Carve-out — create a new ticket with cross-ref instead of reopening, when:
- The new occurrence comes from a clearly different code path or component than the original.
- The original fix is still in place and verified; the bug now manifests through a separate underlying mechanism.
- Reopening would force one file to track two distinct root causes, blurring the investigation.
In the carve-out case:
- Create a new ticket per the standard flow.
- Set
discovered-from: ["#<original-id>"] in frontmatter.
- In the new ticket's "Why it is not a duplicate" section, explain the distinct root cause.
- Add a one-line note to the approved original ticket pointing to the new one:
> Related: #<new-id> — distinct root cause, similar symptom. Do not change the original's status.
When in doubt — reopen. Splitting two distinct causes into separate tickets later is easier than reconstructing two investigations from one merged file.
Query examples (no central index)
The frontmatter is the source of truth; ripgrep is the navigator.
Refresh the project's docs/tickets/README.md only if the conventions in this skill change. Per-ticket state never goes there.
Anti-patterns
- Do not maintain a per-status table in
docs/tickets/README.md — that hand-maintained index is the pain point this convention exists to avoid (frontmatter + rg is the source of truth instead).
- Do not change a ticket's
id after creation. IDs are stable identifiers.
- Do not rename a ticket file when status changes — frontmatter is the source of truth, file path is the stable cross-reference target.
- Do not silently delete failed audits. Reopen with
## Re-audit notes so the history is visible.
- Do not create a new ticket without first running the pre-create search. Duplicate tickets fragment context and waste audit cycles.

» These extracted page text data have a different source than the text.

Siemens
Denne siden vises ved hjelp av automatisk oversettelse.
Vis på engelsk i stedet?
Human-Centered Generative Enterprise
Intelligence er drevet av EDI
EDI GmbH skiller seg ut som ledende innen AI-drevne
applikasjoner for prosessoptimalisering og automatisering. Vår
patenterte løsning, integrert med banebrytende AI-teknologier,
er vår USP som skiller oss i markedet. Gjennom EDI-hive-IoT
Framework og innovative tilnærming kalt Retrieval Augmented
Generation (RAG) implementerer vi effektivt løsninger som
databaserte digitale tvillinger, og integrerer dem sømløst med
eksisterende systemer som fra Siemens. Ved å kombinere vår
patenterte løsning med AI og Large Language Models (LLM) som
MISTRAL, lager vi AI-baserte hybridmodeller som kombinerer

- Do not create a new ticket for a regression of an
approved bug when the root cause matches — reopen the original. The carve-out for distinct root cause is the exception, not the default.
- Do not change
discovered: or id: on re-occurrence updates or reopens. They mark the ticket's identity, not the latest sighting.
- Do not silently leave a hack, quick fix, partial implementation, or deferred refactor in the codebase without writing a ticket. The marker ban in CLAUDE.md and this skill are a pair — neither works on its own.
- Do not treat a pre-existing failure as out of scope by default. "It was already broken, not mine" is a ticket trigger, not a pass — walking past a red test or broken build without surfacing it is the same omission as leaving your own debt unticketed.